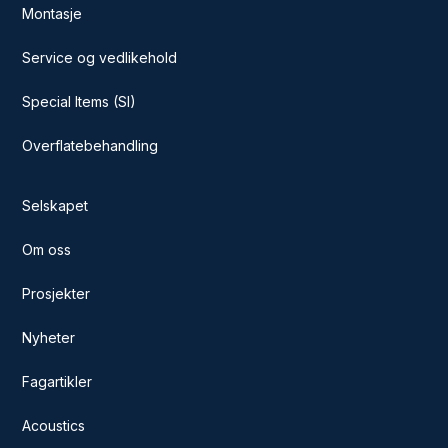
Montasje
Service og vedlikehold
Special Items (SI)
Overflatebehandling
Selskapet
Om oss
Prosjekter
Nyheter
Fagartikler
Acoustics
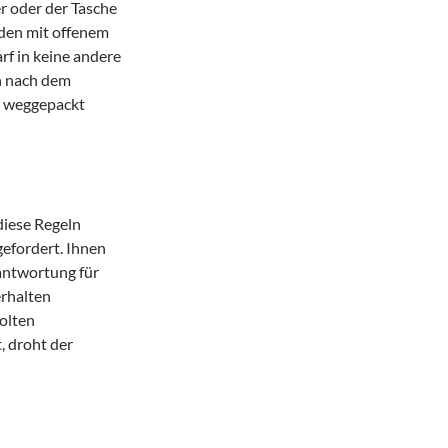
r oder der Tasche
den mit offenem
rf in keine andere
n nach dem
t weggepackt
diese Regeln
efordert. Ihnen
rantwortung für
erhalten
olten
, droht der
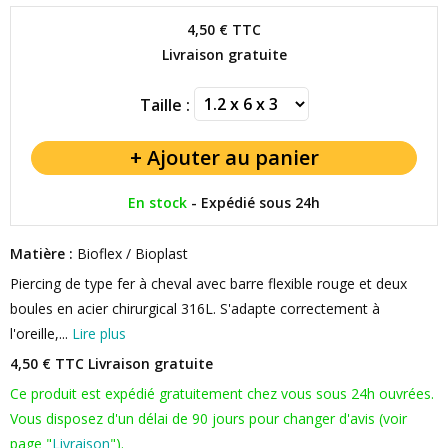
4,50 €
TTC
Livraison gratuite
Taille :
En stock
-
Expédié sous 24h
Matière :
Bioflex / Bioplast
Piercing de type fer à cheval avec barre flexible rouge et deux
boules en acier chirurgical 316L. S'adapte correctement à
l'oreille,...
Lire plus
4,50 € TTC
Livraison gratuite
Ce produit est expédié gratuitement chez vous sous 24h ouvrées.
Vous disposez d'un délai de 90 jours pour changer d'avis (voir
page "
Livraison
").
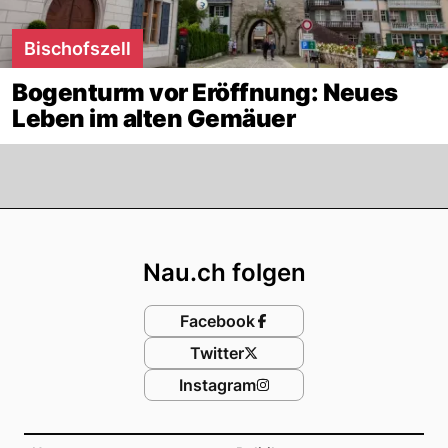
Bischofszell
Bogenturm vor Eröffnung: Neues
Leben im alten Gemäuer
Footer
Nau.ch folgen
Facebook
Twitter
Instagram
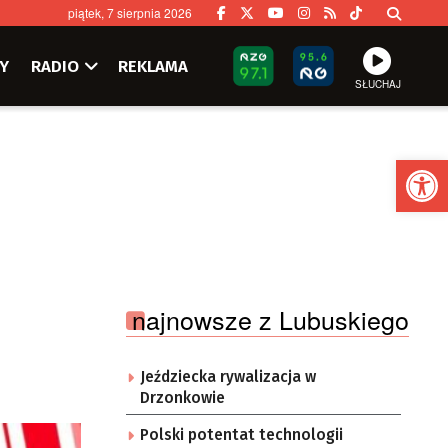
piątek, 7 sierpnia 2026
Y
RADIO
REKLAMA
SŁUCHAJ
Ot
najnowsze z Lubuskiego
Jeździecka rywalizacja w
Drzonkowie
Polski potentat technologii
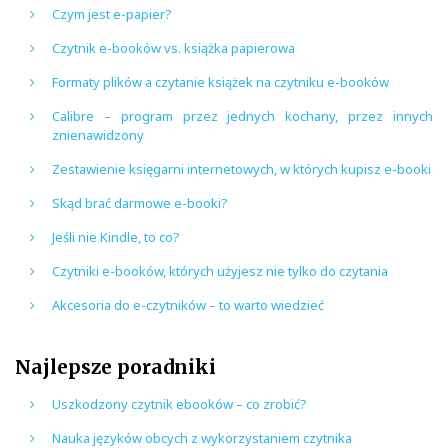
Czym jest e-papier?
Czytnik e-booków vs. książka papierowa
Formaty plików a czytanie książek na czytniku e-booków
Calibre – program przez jednych kochany, przez innych
znienawidzony
Zestawienie księgarni internetowych, w których kupisz e-booki
Skąd brać darmowe e-booki?
Jeśli nie Kindle, to co?
Czytniki e-booków, których użyjesz nie tylko do czytania
Akcesoria do e-czytników – to warto wiedzieć
Najlepsze poradniki
Uszkodzony czytnik ebooków – co zrobić?
Nauka języków obcych z wykorzystaniem czytnika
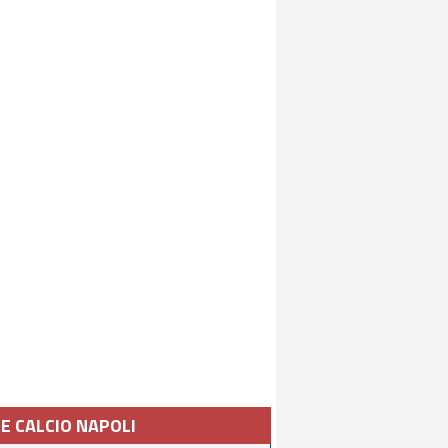
IE CALCIO NAPOLI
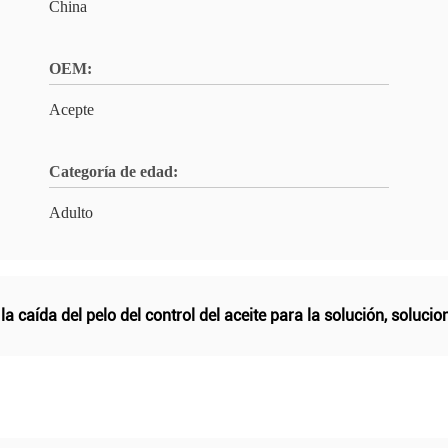
China
OEM:
Acepte
Categoría de edad:
Adulto
,
la caída del pelo del control del aceite para la solución
,
solucio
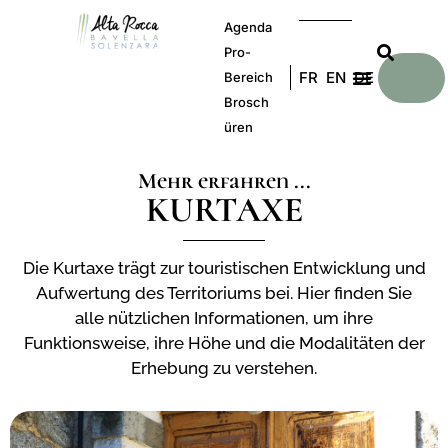
Agenda
Pro-
FR
EN
DE
Bereich
Brosch
üren
Mehr erfahren ...
KURTAXE
Die Kurtaxe trägt zur touristischen Entwicklung und
Aufwertung des Territoriums bei. Hier finden Sie
alle nützlichen Informationen, um ihre
Funktionsweise, ihre Höhe und die Modalitäten der
Erhebung zu verstehen.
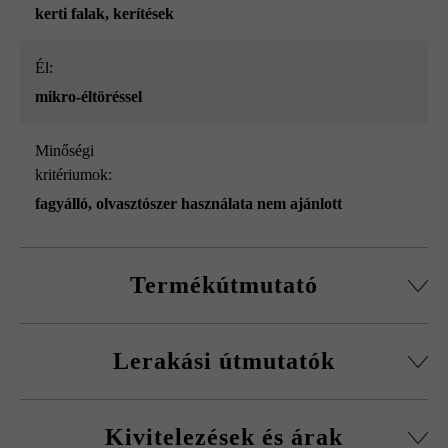
kerti falak
, kerítések
él:
mikro-éltöréssel
Minőségi
kritériumok:
fagyálló, olvasztószer használata nem ajánlott
Termékútmutató
Normálkőből készült építőelemrendszer, vágott passzív
Lerakási útmutatók
kövekkel, sarokkő-szettel és fedőlapokkal.
Körbefutó fazettálás normálkőnél
A fagykár elkerülése érdekében be kell tartani a
Falakhoz és kerítésekhez, valamint előfalazáshoz
Kivitelezések és árak
kitöltőbeton javasolt betonminőségét.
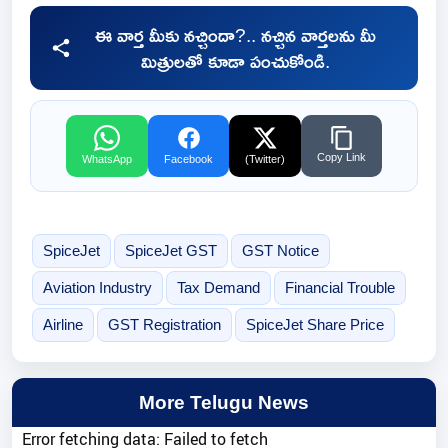
ఈ వార్త మీకు నచ్చిందా?.. నచ్చిన వార్తలను మీ
మిత్రులతో కూడా పంచుకోండి.
Copy Link
WhatsApp
Facebook
(Twitter)
SpiceJet
SpiceJet GST
GST Notice
Aviation Industry
Tax Demand
Financial Trouble
Airline
GST Registration
SpiceJet Share Price
More Telugu News
Error fetching data: Failed to fetch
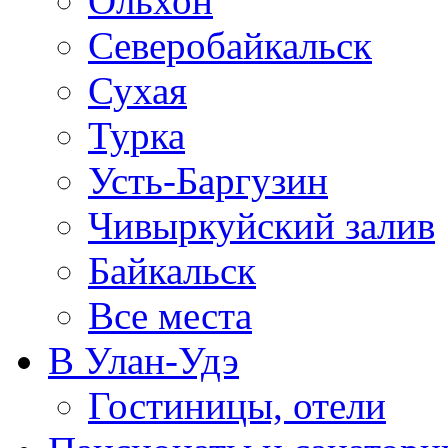
Ольхон
Северобайкальск
Сухая
Турка
Усть-Баргузин
Чивыркуйский залив
Байкальск
Все места
В Улан-Удэ
Гостиницы, отели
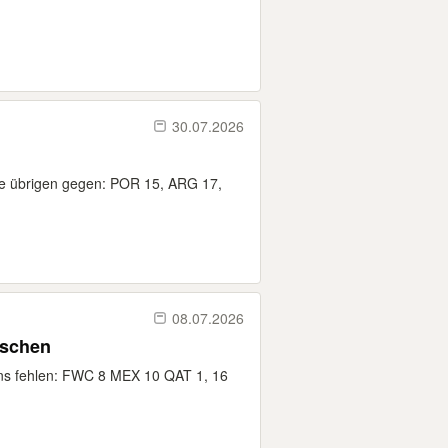
30.07.2026
ine übrigen gegen: POR 15, ARG 17,
08.07.2026
uschen
Uns fehlen: FWC 8 MEX 10 QAT 1, 16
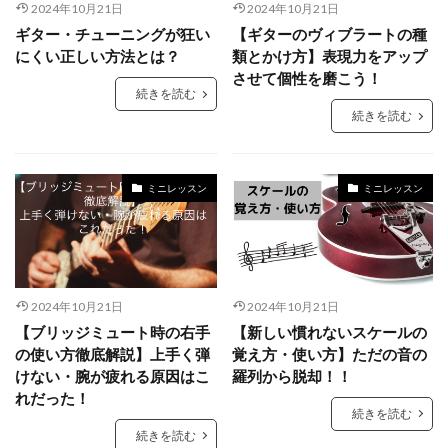
2024年10月21日
2024年10月21日
ギター・チューニングが狂い
【ギターのヴィブラートの種
にくい正しい方法とは？
類とかけ方】表現力をアップ
させて個性を磨こう！
続きを読む
続きを読む
ミニレッスン
ミニレッスン
2024年10月21日
2024年10月21日
【ブリッジミュート時の右手
【新しい慣れないスケールの
の使い方徹底解説】上手く弾
覚え方・使い方】ただの音の
けない・腕が疲れる原因はこ
羅列から脱却！！
れだった！
続きを読む
続きを読む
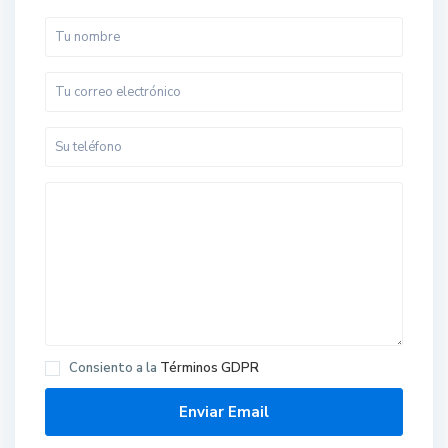
Consiento a la
Términos GDPR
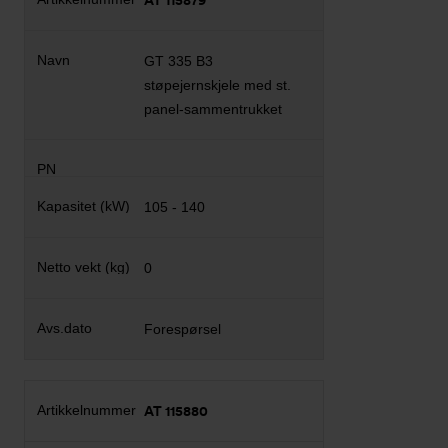
AT 115879
GT 335 B3
støpejernskjele med st.
panel-sammentrukket
105 - 140
0
Forespørsel
AT 115880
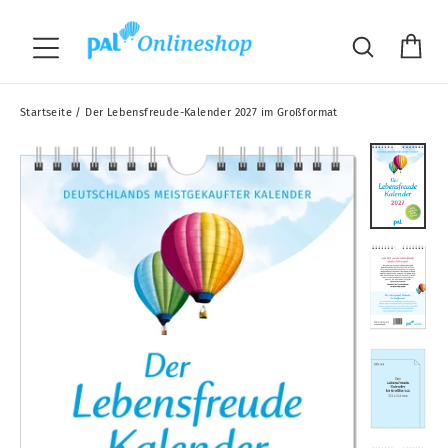
Direkt
"S
zum
Wa
Suche
Seitennavigation
Inhalt
Startseite
/
Der Lebensfreude-Kalender 2027 im Großformat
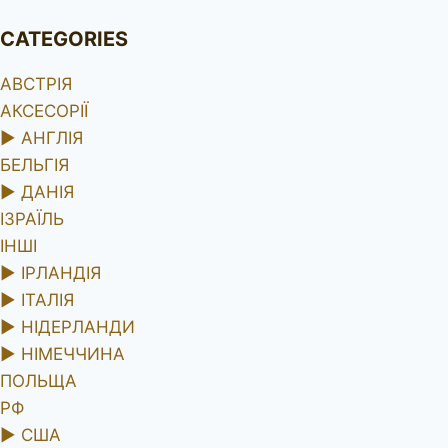
CATEGORIES
АВСТРІЯ
АКСЕСОРІЇ
►
АНГЛІЯ
БЕЛЬГІЯ
►
ДАНІЯ
ІЗРАЇЛЬ
ІНШІ
►
ІРЛАНДІЯ
►
ІТАЛІЯ
►
НІДЕРЛАНДИ
►
НІМЕЧЧИНА
ПОЛЬЩА
РФ
►
США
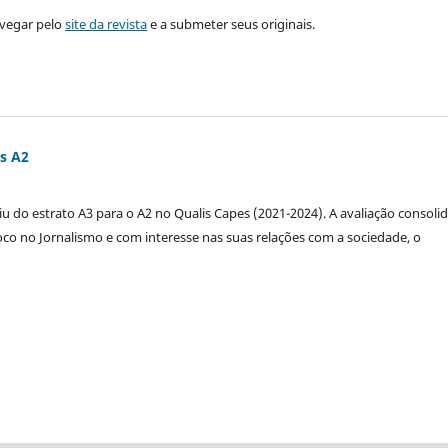
avegar pelo
site da revista
e a submeter seus originais.
is A2
 do estrato A3 para o A2 no Qualis Capes (2021-2024). A avaliação consolid
oco no Jornalismo e com interesse nas suas relações com a sociedade, o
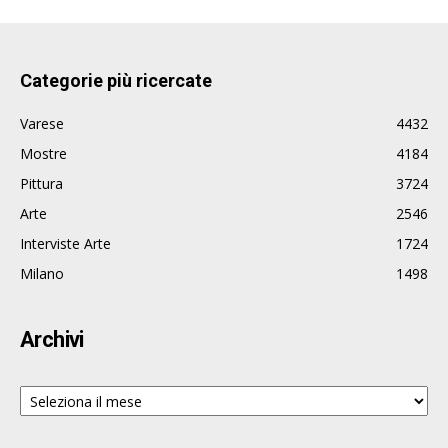
Categorie più ricercate
Varese
4432
Mostre
4184
Pittura
3724
Arte
2546
Interviste Arte
1724
Milano
1498
Archivi
Archivi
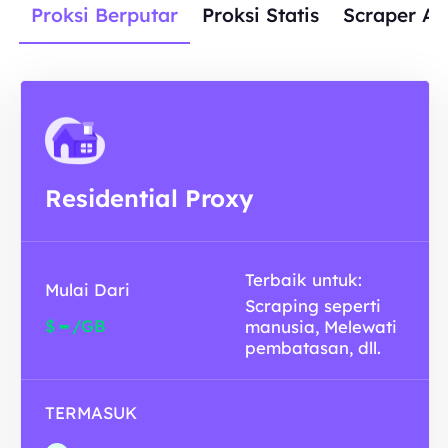
Proksi Berputar
Proksi Statis
Scraper AP
Residential Proxy
Terbaik untuk:
Mulai Dari
Scraping seperti
-
$
/GB
manusia, Melewati
pembatasan, dll.
TERMASUK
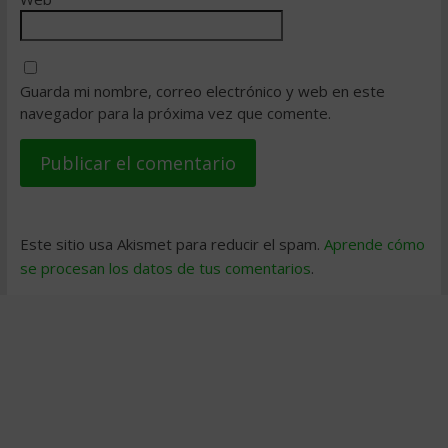
Guarda mi nombre, correo electrónico y web en este
navegador para la próxima vez que comente.
Este sitio usa Akismet para reducir el spam.
Aprende cómo
se procesan los datos de tus comentarios
.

· · · · · · ·

**EXERCISE REQUIREMENTS:**
Extract the text of all the records above verbatim, excluding pictures.

**RESULT FOR THIS EXERCISE:**
Montasje
Service og vedlikehold
Special Items (SI)
Overflatebehandling
Selskapet
Om oss
Prosjekter
Nyheter
Fagartikler
Acoustics
r oder der Tasche
den mit offenem
rf in keine andere
n nach dem
t weggepackt
diese Regeln
efordert. Ihnen
rantwortung für
erhalten
olten
, droht der
4,50 €
TTC
Livraison gratuite
Taille :
En stock
-
Expédié sous 24h
Matière :
Bioflex / Bioplast
Piercing de type fer à cheval avec barre flexible rouge et deux
boules en acier chirurgical 316L. S'adapte correctement à
l'oreille,...
Lire plus
4,50 € TTC
Livraison gratuite
Ce produit est expédié gratuitement chez vous sous 24h ouvrées.
Vous disposez d'un délai de 90 jours pour changer d'avis (voir
page "
Livraison
").
Bischofszell
Bogenturm vor Eröffnung: Neues
Leben im alten Gemäuer
Footer
Nau.ch folgen
Facebook
Twitter
Instagram
piątek, 7 sierpnia 2026
Y
RADIO
REKLAMA
SŁUCHAJ
Ot
najnowsze z Lubuskiego
Jeździecka rywalizacja w
Drzonkowie
Polski potentat technologii
Czym jest e-papier?
Czytnik e-booków vs. książka papierowa
Formaty plików a czytanie książek na czytniku e-booków
Calibre – program przez jednych kochany, przez innych
znienawidzony
Zestawienie księgarni internetowych, w których kupisz e-booki
Skąd brać darmowe e-booki?
Jeśli nie Kindle, to co?
Czytniki e-booków, których użyjesz nie tylko do czytania
Akcesoria do e-czytników – to warto wiedzieć
Najlepsze poradniki
Uszkodzony czytnik ebooków – co zrobić?
Nauka języków obcych z wykorzystaniem czytnika
IE CALCIO NAPOLI
China
OEM:
Acepte
Categoría de edad:
Adulto
,
la caída del pelo del control del aceite para la solución
,
solucio
Agenda
Pro-
FR
EN
DE
Bereich
Brosch
üren
Mehr erfahren ...
KURTAXE
Die Kurtaxe trägt zur touristischen Entwicklung und
Aufwertung des Territoriums bei. Hier finden Sie
alle nützlichen Informationen, um ihre
Funktionsweise, ihre Höhe und die Modalitäten der
Erhebung zu verstehen.
kerti falak
, kerítések
él:
mikro-éltöréssel
Minőségi
kritériumok:
fagyálló, olvasztószer használata nem ajánlott
Termékútmutató
Normálkőből készült építőelemrendszer, vágott passzív
Lerakási útmutatók
kövekkel, sarokkő-szettel és fedőlapokkal.
Körbefutó fazettálás normálkőnél
A fagykár elkerülése érdekében be kell tartani a
Falakhoz és kerítésekhez, valamint előfalazáshoz
Kivitelezések és árak
kitöltőbeton javasolt betonminőségét.
ఈ వార్త మీకు నచ్చిందా?.. నచ్చిన వార్తలను మీ
మిత్రులతో కూడా పంచుకోండి.
Copy Link
WhatsApp
Facebook
(Twitter)
SpiceJet
SpiceJet GST
GST Notice
Aviation Industry
Tax Demand
Financial Trouble
Airline
GST Registration
SpiceJet Share Price
More Telugu News
Error fetching data: Failed to fetch
Ольхон
Северобайкальск
Сухая
Турка
Усть-Баргузин
Чивыркуйский залив
Байкальск
Все места
В Улан-Удэ
Гостиницы, отели
30.07.2026
ine übrigen gegen: POR 15, ARG 17,
08.07.2026
uschen
Uns fehlen: FWC 8 MEX 10 QAT 1, 16
2024年10月21日
2024年10月21日
ギター・チューニングが狂い
【ギターのヴィブラートの種
にくい正しい方法とは？
類とかけ方】表現力をアップ
させて個性を磨こう！
続きを読む
続きを読む
ミニレッスン
ミニレッスン
2024年10月21日
2024年10月21日
【ブリッジミュート時の右手
【新しい慣れないスケールの
の使い方徹底解説】上手く弾
覚え方・使い方】ただの音の
けない・腕が疲れる原因はこ
羅列から脱却！！
れだった！
続きを読む
続きを読む
Consiento a la
Términos GDPR
AT 115879
GT 335 B3
støpejernskjele med st.
panel-sammentrukket
105 - 140
0
Forespørsel
AT 115880
Direkt
"S
zum
Wa
Suche
Seitennavigation
Inhalt
Startseite
/
Der Lebensfreude-Kalender 2027 im Großformat
CATEGORIES
АВСТРІЯ
АКСЕСОРІЇ
►
АНГЛІЯ
БЕЛЬГІЯ
►
ДАНІЯ
ІЗРАЇЛЬ
ІНШІ
►
ІРЛАНДІЯ
►
ІТАЛІЯ
►
НІДЕРЛАНДИ
►
НІМЕЧЧИНА
ПОЛЬЩА
РФ
►
США
avegar pelo
site da revista
e a submeter seus originais.
is A2
 do estrato A3 para o A2 no Qualis Capes (2021-2024). A avaliação consolid
oco no Jornalismo e com interesse nas suas relações com a sociedade, o
Categorie più ricercate
Varese
4432
Mostre
4184
Pittura
3724
Arte
2546
Interviste Arte
1724
Milano
1498
Archivi
Archivi
Proksi Berputar
Proksi Statis
Scraper AP
Residential Proxy
Terbaik untuk:
Mulai Dari
Scraping seperti
-
$
/GB
manusia, Melewati
pembatasan, dll.
TERMASUK
Guarda mi nombre, correo electrónico y web en este
navegador para la próxima vez que comente.
Este sitio usa Akismet para reducir el spam.
Aprende cómo
se procesan los datos de tus comentarios
.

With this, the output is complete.